- Film poster
- Directed by: Bob Nelson
- Screenplay by: Bob Nelson
- Produced by: Bob Nelson; Todd Hoffman;
- Starring: Clive Owen; Jaeden Martell; Maria Bello; Robert Forster; Tim Blake Nelson; Patton Oswalt; Matthew Modine; Spencer Drever;
- Cinematography: Terry Stacey
- Edited by: Steven Rasch
- Music by: Jeff Cardoni
- Production companies: Great Point Media; Bungalow Media + Entertainment; Lighthouse Pictures; Sapphire Fire Limited;
- Distributed by: Saban Films; Lionsgate Films;
- Release date: March 18, 2016 (United States);
- Running time: 90 minutes
- Country: Canada
- Language: English
- Budget: $2 million
- Box office: $8,382

= The Confirmation =

2016 film by Bob Nelson

The Confirmation is a 2016 Canadian drama film starring Clive Owen, Jaeden Martell, and Maria Bello. Written and directed by Bob Nelson, who also produced it with Todd Hoffman, the film concerns a young boy (Martell), who tries to reconnect with his divorced father (Owen). The film also co-stars Robert Forster, Tim Blake Nelson, Patton Oswalt, and Matthew Modine. It marked the first time Nelson had ever directed a film. The Confirmation received a limited release in selected theaters in the United States and on iTunes on March 18, 2016.

==Plot==
Walt, a divorced father and his eight-year-old son, Anthony, are about to spend a somewhat predictable weekend together, nevertheless, when a valuable toolbox gets stolen, the search for the thieves will soon turn into a true family bonding.

==Cast==
- Clive Owen as Walt
- Jaeden Martell as Anthony
- Maria Bello as Bonnie
- Robert Forster as Otto
- Tim Blake Nelson as Vaughn
- Patton Oswalt as Drake
- Matthew Modine as Kyle
- Stephen Tobolowsky as Father Lyons
- Spencer Drever as Allen
- Michael Eklund as Tucker
- Ryan Robbins as Trout
- Garry Chalk as Pete
- Jennifer Copping as Roger's Wife
- Patrick Gilmore as Roger
- Catherine Lough Haggquist as Officer Sue
- Luvia Petersen as Bartender Nancy
- Eliza Faria as Linda

==Production==
Screenwriter Bob Nelson, who had previously worked on penning the screenplay for Nebraska (2013) directed by Alexander Payne, first mentioned the project in an interview with Wall Street Journal in February 2014, where he stated that he had completed the screenplay for the film. Principal photography commenced on November 11, 2014 in Vancouver, British Columbia.

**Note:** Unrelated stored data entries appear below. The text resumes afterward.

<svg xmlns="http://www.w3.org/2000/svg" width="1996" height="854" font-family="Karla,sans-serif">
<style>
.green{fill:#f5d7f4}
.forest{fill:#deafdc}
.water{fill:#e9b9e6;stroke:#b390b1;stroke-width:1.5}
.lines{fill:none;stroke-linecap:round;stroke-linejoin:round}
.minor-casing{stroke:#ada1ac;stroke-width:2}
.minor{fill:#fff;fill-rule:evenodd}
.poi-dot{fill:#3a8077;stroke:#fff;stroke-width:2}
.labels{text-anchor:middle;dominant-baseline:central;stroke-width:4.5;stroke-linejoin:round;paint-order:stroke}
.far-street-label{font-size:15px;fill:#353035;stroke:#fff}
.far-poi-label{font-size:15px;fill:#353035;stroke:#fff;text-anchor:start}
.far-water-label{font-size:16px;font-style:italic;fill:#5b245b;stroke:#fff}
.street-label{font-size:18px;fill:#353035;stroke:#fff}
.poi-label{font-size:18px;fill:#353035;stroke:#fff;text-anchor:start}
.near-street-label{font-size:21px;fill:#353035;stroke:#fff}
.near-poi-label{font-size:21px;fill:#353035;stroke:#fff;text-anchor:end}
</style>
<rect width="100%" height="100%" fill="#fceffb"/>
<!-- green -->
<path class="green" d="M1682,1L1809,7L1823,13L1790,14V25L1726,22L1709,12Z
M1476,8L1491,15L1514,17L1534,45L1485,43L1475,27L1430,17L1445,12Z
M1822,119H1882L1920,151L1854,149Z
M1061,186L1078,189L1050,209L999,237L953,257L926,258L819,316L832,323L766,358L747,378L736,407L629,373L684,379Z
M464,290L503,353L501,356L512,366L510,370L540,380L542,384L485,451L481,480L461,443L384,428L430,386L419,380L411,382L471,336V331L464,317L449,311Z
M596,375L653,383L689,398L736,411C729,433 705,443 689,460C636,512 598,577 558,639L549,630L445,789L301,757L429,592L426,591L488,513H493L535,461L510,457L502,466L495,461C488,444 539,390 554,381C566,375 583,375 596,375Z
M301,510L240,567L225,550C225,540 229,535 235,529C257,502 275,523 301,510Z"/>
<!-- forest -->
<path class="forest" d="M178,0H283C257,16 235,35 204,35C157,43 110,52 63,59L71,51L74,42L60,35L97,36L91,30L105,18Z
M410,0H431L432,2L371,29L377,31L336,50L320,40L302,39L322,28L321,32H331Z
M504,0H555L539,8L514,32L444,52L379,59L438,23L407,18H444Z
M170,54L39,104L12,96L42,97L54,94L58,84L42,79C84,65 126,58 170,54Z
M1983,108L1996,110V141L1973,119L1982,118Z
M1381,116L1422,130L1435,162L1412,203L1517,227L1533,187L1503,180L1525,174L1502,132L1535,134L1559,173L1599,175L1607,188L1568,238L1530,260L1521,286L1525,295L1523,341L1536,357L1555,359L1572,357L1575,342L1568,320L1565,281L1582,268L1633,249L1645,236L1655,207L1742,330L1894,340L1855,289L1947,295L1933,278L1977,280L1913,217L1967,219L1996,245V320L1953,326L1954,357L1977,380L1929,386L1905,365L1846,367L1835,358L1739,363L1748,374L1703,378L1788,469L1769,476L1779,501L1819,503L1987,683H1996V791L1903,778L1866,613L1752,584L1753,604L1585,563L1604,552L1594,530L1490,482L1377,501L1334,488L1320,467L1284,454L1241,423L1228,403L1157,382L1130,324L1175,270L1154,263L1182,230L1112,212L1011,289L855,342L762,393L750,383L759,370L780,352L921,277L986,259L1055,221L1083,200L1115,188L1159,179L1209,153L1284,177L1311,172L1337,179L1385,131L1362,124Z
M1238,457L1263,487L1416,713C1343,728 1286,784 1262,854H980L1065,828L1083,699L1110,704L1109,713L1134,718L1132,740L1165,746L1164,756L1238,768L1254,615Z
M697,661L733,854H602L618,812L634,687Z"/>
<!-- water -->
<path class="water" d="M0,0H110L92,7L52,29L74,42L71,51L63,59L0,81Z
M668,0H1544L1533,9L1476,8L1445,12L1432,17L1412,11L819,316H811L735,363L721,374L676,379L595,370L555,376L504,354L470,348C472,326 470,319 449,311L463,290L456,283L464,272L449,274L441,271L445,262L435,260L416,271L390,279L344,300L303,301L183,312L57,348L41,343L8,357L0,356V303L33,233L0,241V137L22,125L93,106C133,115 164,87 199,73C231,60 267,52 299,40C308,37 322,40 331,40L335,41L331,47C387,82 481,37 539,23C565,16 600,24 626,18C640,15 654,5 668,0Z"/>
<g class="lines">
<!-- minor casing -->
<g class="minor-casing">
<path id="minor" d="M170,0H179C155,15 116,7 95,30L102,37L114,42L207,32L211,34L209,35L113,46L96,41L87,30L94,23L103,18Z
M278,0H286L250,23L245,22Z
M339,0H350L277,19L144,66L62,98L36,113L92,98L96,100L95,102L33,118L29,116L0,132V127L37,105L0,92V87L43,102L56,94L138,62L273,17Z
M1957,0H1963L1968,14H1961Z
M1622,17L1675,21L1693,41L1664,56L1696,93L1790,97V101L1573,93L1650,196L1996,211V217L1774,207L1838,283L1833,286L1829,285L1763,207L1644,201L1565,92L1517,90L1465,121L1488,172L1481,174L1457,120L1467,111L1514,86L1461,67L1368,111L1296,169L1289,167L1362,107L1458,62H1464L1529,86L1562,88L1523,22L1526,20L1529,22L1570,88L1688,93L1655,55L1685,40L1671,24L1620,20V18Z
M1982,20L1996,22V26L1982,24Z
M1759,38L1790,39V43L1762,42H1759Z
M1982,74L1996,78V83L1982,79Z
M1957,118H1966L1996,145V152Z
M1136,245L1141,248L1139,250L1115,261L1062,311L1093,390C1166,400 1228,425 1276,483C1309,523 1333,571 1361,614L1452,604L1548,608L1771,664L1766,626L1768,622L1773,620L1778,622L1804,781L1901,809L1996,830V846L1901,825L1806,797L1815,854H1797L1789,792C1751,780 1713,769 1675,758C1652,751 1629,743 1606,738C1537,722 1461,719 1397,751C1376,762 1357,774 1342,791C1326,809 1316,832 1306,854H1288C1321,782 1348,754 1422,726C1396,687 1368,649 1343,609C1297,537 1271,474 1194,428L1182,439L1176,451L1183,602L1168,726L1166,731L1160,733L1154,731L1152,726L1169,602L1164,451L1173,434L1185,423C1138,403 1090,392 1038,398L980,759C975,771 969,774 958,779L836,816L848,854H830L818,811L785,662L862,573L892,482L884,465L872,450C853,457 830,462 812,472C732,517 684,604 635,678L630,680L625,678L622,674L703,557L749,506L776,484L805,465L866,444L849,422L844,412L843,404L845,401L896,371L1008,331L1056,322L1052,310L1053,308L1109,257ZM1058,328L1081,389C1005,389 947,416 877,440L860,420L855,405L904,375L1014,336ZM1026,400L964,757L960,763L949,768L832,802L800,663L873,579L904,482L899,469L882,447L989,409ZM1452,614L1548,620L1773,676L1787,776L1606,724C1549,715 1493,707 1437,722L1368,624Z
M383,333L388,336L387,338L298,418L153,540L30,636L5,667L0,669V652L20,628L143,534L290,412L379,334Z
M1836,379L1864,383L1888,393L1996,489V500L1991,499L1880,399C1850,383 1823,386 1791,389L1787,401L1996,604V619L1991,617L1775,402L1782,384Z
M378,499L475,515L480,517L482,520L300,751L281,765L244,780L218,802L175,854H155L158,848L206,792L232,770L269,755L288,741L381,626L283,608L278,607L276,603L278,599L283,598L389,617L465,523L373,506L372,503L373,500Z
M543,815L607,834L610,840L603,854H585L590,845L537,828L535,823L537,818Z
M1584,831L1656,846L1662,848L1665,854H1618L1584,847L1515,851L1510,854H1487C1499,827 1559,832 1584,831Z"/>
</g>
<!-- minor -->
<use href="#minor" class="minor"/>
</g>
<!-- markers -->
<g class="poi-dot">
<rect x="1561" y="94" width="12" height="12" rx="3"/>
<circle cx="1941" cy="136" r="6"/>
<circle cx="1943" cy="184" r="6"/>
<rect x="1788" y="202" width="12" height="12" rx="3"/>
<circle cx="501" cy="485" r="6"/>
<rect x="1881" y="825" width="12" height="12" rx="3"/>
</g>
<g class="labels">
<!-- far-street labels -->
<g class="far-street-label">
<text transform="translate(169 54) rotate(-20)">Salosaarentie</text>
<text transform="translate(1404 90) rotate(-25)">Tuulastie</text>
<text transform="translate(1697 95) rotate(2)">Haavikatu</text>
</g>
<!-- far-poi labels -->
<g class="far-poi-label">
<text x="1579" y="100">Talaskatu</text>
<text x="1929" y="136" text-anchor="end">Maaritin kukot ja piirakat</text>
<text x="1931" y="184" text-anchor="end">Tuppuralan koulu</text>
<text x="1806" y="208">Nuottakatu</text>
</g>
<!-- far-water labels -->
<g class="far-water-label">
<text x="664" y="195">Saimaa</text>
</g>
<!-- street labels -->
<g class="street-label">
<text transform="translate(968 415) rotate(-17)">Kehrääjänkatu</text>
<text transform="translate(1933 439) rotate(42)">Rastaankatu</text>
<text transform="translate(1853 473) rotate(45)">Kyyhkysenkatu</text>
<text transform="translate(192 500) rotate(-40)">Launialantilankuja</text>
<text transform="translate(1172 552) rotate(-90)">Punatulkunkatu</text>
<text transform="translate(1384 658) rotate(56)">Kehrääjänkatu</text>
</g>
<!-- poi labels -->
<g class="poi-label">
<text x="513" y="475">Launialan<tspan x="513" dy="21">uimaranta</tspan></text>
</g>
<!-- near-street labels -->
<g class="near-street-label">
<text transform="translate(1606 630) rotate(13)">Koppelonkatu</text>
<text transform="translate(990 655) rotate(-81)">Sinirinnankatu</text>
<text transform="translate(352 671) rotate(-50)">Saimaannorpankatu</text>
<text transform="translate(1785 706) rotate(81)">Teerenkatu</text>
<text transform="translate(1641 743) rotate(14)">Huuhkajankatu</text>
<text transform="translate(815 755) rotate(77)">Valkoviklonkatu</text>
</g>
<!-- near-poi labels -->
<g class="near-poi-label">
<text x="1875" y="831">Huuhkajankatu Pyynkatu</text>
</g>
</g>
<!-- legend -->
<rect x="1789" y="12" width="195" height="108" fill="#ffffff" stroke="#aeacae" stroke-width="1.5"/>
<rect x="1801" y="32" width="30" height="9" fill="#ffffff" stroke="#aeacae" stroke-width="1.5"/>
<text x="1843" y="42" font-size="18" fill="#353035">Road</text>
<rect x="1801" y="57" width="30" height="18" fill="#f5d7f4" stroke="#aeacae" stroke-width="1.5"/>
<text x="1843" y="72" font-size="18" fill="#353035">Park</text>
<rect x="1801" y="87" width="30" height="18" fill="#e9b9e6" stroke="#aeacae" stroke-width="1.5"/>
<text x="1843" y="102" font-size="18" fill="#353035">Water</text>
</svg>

On November 18, 2014, it was announced that Clive Owen, Jaeden Lieberher and Maria Bello were cast in the film, along with Robert Forster, Tim Blake Nelson, Patton Oswalt and Matthew Modine. In September 2015, studio company Saban Films revealed that they had secured the distribution rights for a North American release.

==Screenplay==
Nelson says "I thought it would be funny if you took a boy who was really good and doesn't really sin and have him break pretty much every commandment in a day. That kind of gave me a basis to start, too, when I was filling out the notebook."

The scene where Anthony keeps his father from getting alcohol is based on Bob Nelson's own experience.

The story outline is based on the Italian classic Bicycle Thieves by Vittorio de Sica.

==Release==
The Confirmation premiered on March 18, 2016 as a limited release in selected theaters in the United States and on iTunes.

==Reception==
On review aggregator Rotten Tomatoes, the film has an approval rating of 91% based on 32 reviews, with an average rating of 6.7/10. On Metacritic, the film holds a score of 65 out of 100, based on 11 critics, indicating "generally favorable reviews".